As was briefly touched on in an earlier post, Electronic Arts made the interesting decision when the launch of Dragon Age: Origins was imminent to release a free Flash-based game set in the same world called Dragon Age Journeys. Looking back on both the Flash-based and retail game now, it’s clear that both had a lot of shared background. The races, classes, and world history are all the same. Many of the abilities and the philosophies of combat were very similar. When discussing RPGs, that covers a lot of the bases.

And yet, in the end, the two games were so very different. Most of the people I’ve talked to who tried out Dragon Age Journeys didn’t find the game very engaging, and I’m afraid I didn’t either. Despite a multitude of abilities and some pretty sophisticated AI for a Flash game, the combat felt repetitive. The story felt thin. There just wasn’t enough to pull the player along.

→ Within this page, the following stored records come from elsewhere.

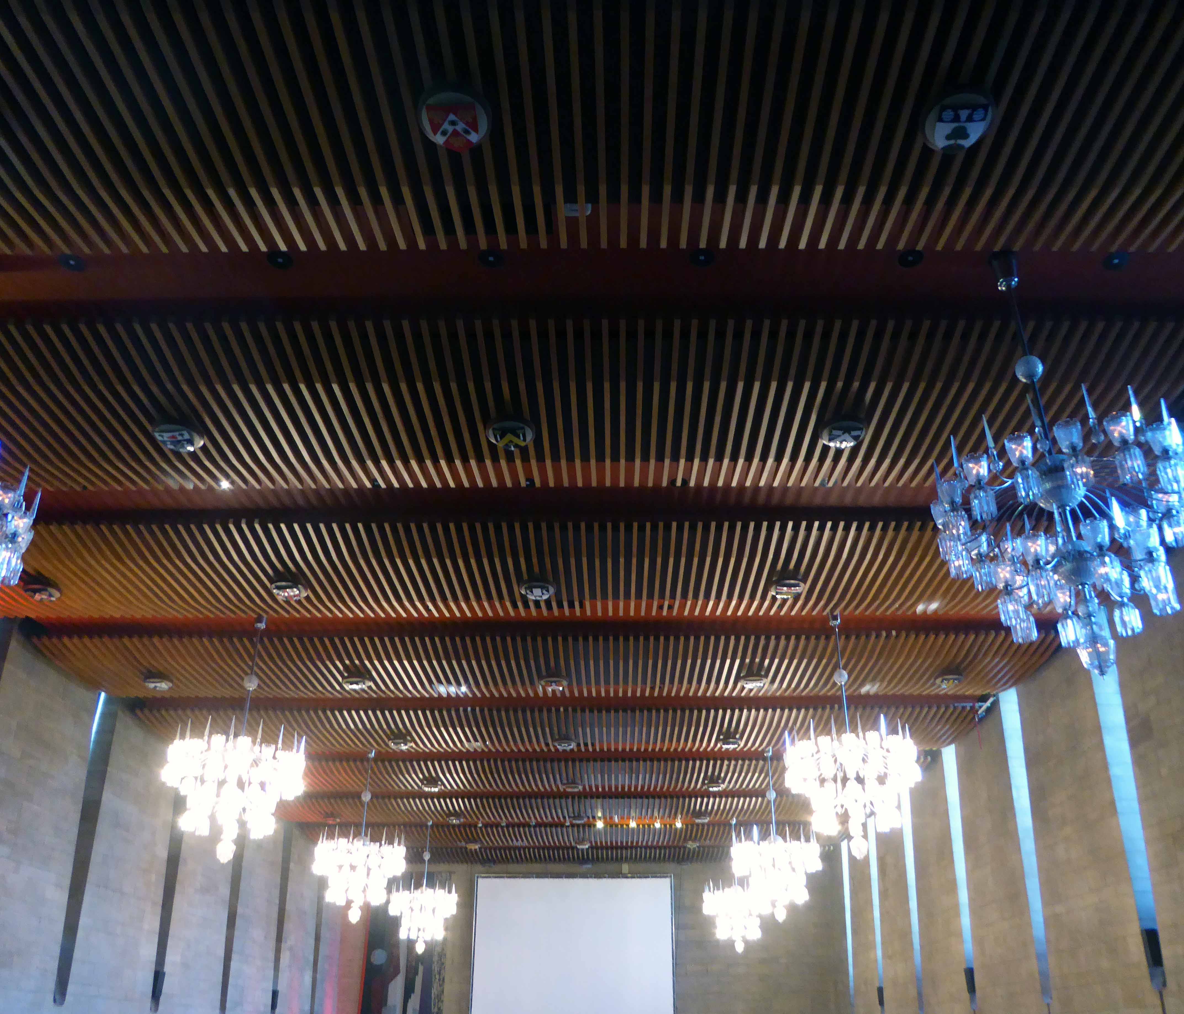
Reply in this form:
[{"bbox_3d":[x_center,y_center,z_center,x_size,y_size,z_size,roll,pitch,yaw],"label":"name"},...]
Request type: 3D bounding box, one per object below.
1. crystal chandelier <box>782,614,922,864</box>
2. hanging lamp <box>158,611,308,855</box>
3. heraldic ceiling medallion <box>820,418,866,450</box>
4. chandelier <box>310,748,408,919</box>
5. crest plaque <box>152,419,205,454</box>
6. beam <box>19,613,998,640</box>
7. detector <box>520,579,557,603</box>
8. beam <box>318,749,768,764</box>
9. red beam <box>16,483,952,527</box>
[{"bbox_3d":[3.303,2.873,12.755,1.777,3.341,1.777,0,-29,2],"label":"crystal chandelier"},{"bbox_3d":[-4.630,2.904,12.964,1.777,3.341,1.777,0,-29,2],"label":"hanging lamp"},{"bbox_3d":[2.280,-0.646,8.832,0.431,0.155,0.431,0,-29,2],"label":"heraldic ceiling medallion"},{"bbox_3d":[-4.459,6.235,19.004,1.777,3.341,1.777,0,-29,2],"label":"chandelier"},{"bbox_3d":[-3.801,-0.622,8.991,0.431,0.155,0.431,0,-29,2],"label":"crest plaque"},{"bbox_3d":[-0.633,1.476,13.628,14.145,0.293,0.966,0,-29,2],"label":"beam"},{"bbox_3d":[-0.674,1.031,11.932,0.431,0.155,0.431,0,-29,2],"label":"detector"},{"bbox_3d":[-0.462,4.807,19.668,14.145,0.293,0.966,0,-29,2],"label":"beam"},{"bbox_3d":[-0.719,-0.189,10.608,14.145,0.293,0.966,0,-29,2],"label":"red beam"}]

The retail game, Dragon Age: Origins, was as we know almost the polar opposite experience. The story was fantastic, as is only to be expected from a Bioware RPG. The combat was always engaging, even 60 (or *cough* 80) hours into the game. Where in the Flash game it was, alas, difficult to keep pushing forward, the retail game was hard to put down. For those of us that study game design, it’s a valuable lesson.

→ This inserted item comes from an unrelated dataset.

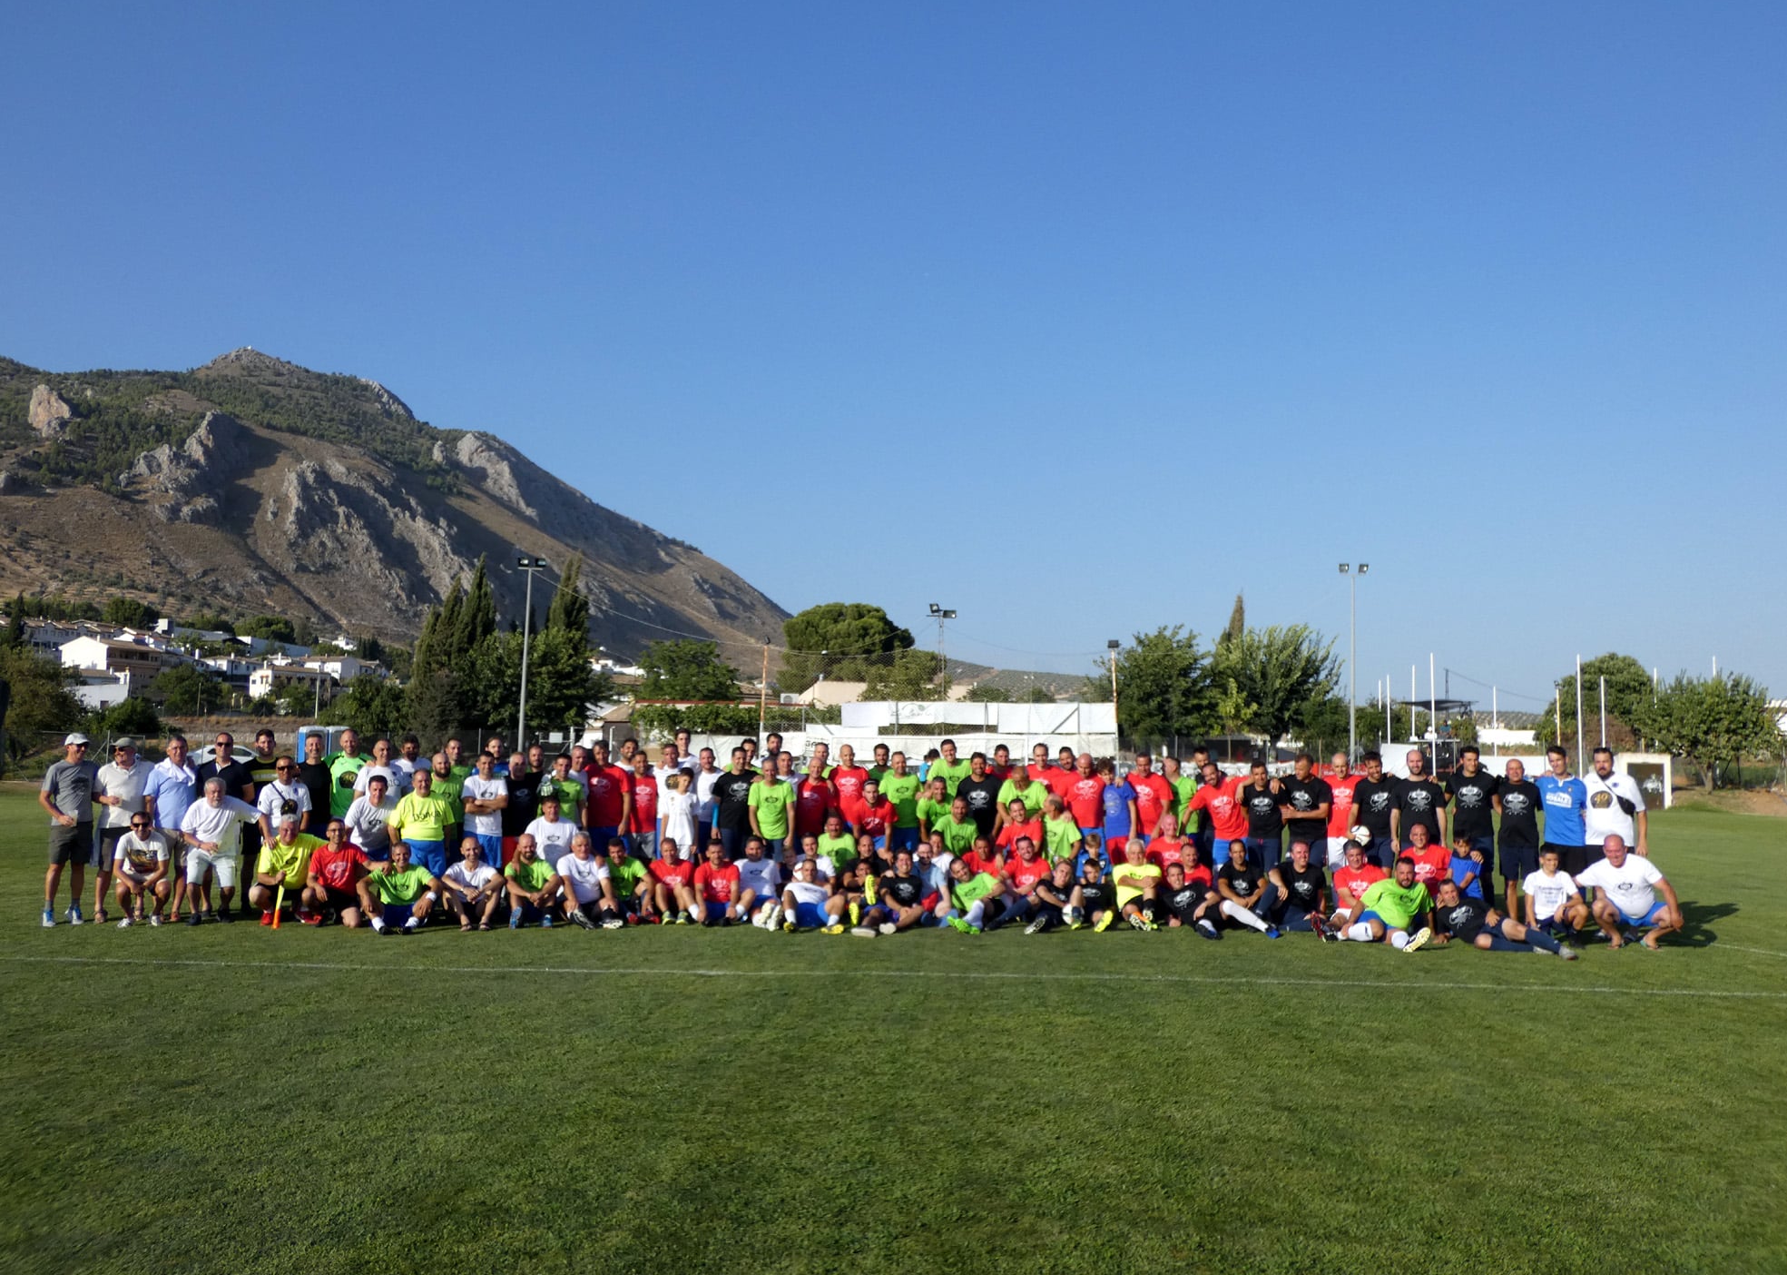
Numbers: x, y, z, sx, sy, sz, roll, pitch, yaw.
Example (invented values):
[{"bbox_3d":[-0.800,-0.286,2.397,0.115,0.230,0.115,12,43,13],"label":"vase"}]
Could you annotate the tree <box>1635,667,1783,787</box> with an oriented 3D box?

But it was when the retail game came out for both the PC and the console that the story gets really interesting. These games tell the exact same story (if you played the same character in each one) with more or less the exact same graphics. Leading one to think that if they were to play the game on the console or on the PC, they would be playing the same game. But they would be wrong.

I had the chance to play a little bit of Dragon Age for the XBox 360 after beating the game on the PC. It’s an entirely different experience. The difference is in the combat engine, and it is dramatic. With the PC, you have at least 12 abilities at your disposal directly on the screen (more when you figure out that you can drag your action bar to expose more action slots–which I didn’t until after I had beaten the game and I will never forgive Bioware for ever ever ever…but I digress), 10 of which are hotkeyed. For the more restrictive console interface, you never have more than 6 actions available without having to bring up other screens in the middle of combat. The PC version allows the player to zoom the camera out until it (very elegantly) shifts from over-the-shoulder to top-down perspective for a better view of the entire battle. In the console version, you’re locked into the active character’s perspective (though you can hop from character to character in your party).

Essentially, combat in the PC version is a much more tactical experience, and this is by design. When I played the console version, I did my best to navigate the console UI to have my character be of some meager use in battle (I’m not very good at console games). The AI took care of the rest, and we were fine. If I tried to play such a weaksauce party in the PC version, we would have been annihilated. The PC version requires the player to frequently pause the game to direct their entire party. If you don’t, you will die. Think that group of genlocks and hurlocks up ahead should be easy enough to plow through on autopilot? Not on the PC: if you don’t pause and control your party in every single fight–especially in the early levels–you will die. It was hard. It was fun! For whatever reason, the Dragon Age team didn’t feel like they could or should replicate the experience on the console version, so they made the fights significantly easier. You can, in fact, more or less coast through the game on the console (at least as far as I have played). I found it made for a less powerful–and in the end less fun–experience. It’s remarkable how these games with so much in common, especially the different retail releases, can feel so different when you sit down to play them.